対象の文章:
____

日々是神経診察 -Adie瞳孔-
強直性瞳孔や瞳孔緊張症とも呼ばれる。障害部位は、毛様体神経核とその神経核より抹消の神経繊維(毛様体神経節)やその後の短毛様体神経の障害による副交感神経の障害とされるが、発生機序には諸説ある。
・輻輳および調節の経路(脊椎脊髄 2015;28 ⑷:344-346より)
この図では、視蓋前野(前域)を通っているように見えるが、Argyll-Robertson瞳孔でも見た通り、輻輳反射の経路は視蓋前域の腹側を通ることによって、対光反射と近見反応の解離が起こるとされる。
毛様体神経節はどこにあるかというと、眼窩後部にあって視神経と外側直筋の間にある(下記図参照:Visual anatomy)
https://visual-anatomy-data.net/nurve/illusts-large/ophthalmic-2.JPG
Adie瞳孔の特徴して下記が挙げられる。
① 片側瞳孔の散大(瞳孔不同あり)
② 対光反射の減弱または消失
③ 接近視に際して極めて緩慢で持続的な縮瞳(再拡大も緩慢)
④ 調節障害
⑤ 低濃度ピロカルピン(0.05-0.1%)に対する縮瞳の過敏反応
明るい場所では健側と比べて散大しており、暗所では健側の方が大きくなるという面白い特徴がある。患側瞳孔は散大しており光の刺激では固定されていると考えると理解しやすい。

____

データ抜粋:
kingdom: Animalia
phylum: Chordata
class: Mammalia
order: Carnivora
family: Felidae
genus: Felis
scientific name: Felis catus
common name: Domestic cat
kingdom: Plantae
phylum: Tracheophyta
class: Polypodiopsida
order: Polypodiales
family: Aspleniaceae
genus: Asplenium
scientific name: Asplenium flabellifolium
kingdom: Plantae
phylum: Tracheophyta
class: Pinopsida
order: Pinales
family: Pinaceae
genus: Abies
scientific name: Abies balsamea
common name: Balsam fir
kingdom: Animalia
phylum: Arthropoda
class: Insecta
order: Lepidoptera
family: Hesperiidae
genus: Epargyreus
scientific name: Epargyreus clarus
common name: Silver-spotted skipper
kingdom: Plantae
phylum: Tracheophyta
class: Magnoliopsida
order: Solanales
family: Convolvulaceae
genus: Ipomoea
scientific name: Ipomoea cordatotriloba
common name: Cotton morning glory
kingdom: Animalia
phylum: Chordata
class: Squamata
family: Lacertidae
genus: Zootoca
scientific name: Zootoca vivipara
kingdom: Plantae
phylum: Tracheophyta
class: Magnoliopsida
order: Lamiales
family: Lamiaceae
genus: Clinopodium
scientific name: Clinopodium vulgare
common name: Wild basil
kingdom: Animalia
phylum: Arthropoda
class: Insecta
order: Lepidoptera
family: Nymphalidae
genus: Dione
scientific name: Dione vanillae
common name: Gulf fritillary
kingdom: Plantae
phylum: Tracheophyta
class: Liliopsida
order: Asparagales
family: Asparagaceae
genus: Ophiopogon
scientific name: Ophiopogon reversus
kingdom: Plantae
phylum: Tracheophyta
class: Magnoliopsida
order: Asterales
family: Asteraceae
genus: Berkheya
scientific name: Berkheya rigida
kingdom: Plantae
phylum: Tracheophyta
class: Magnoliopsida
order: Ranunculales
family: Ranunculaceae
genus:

____

実施する課題:
• 1. Adie瞳孔の文章から、「この図では、視蓋前野(前域)」を含む箇所で始めて「③ 接近視に際して極めて緩慢で持続的な縮瞳(再拡大も緩慢)」で終わる部分を、一字も変えずに抜き出してもらえますか？
• 2. Adie瞳孔の文章の最後の文のあとから、内容を書き継いでもらえますか？

回答一覧:
• 1.
この図では、視蓋前野(前域)を通っているように見えるが、Argyll-Robertson瞳孔でも見た通り、輻輳反射の経路は視蓋前域の腹側を通ることによって、対光反射と近見反応の解離が起こるとされる。
毛様体神経節はどこにあるかというと、眼窩後部にあって視神経と外側直筋の間にある(下記図参照:Visual anatomy)
https://visual-anatomy-data.net/nurve/illusts-large/ophthalmic-2.JPG
Adie瞳孔の特徴して下記が挙げられる。
① 片側瞳孔の散大(瞳孔不同あり)
② 対光反射の減弱または消失
③ 接近視に際して極めて緩慢で持続的な縮瞳(再拡大も緩慢)

• 2.
・明所:患側瞳孔中 > 患側瞳孔小
・暗所:患側瞳孔中 < 患側瞳孔大
Adie瞳孔は光への反応はほとんど無いが、近見反応に対する縮瞳は可能であり、近くを見ると緩慢な縮瞳がみられる。この対光反射がなくて近見反応ありの症候を、対光-近見解離( light-near dissociation)と呼ぶ。
※近見-対光解離と逆にすると、近見反応に対する縮瞳はできず、対光反射は可能という逆の意味になる。歴史的には、von Economo 昏睡型脳炎でみられる症状をいうようだが、近年は「患者が至近距離にある物体に焦点を当てようと努力しないことを意味している」とされる。(マクギー身体診断学)
なお、膝蓋腱・アキレス腱反射の低下・消失が合併するとAdie症候群と呼ばれる。
<Adie瞳孔の原因>(脊椎脊髄 2015;28 ⑷:344-346より)
UpToDateを見れる方は、「tonic pupil」の項も参照されたい。Argyl-robertson瞳孔とは違って、この症候だけで鑑別を絞るのは難しそうですね。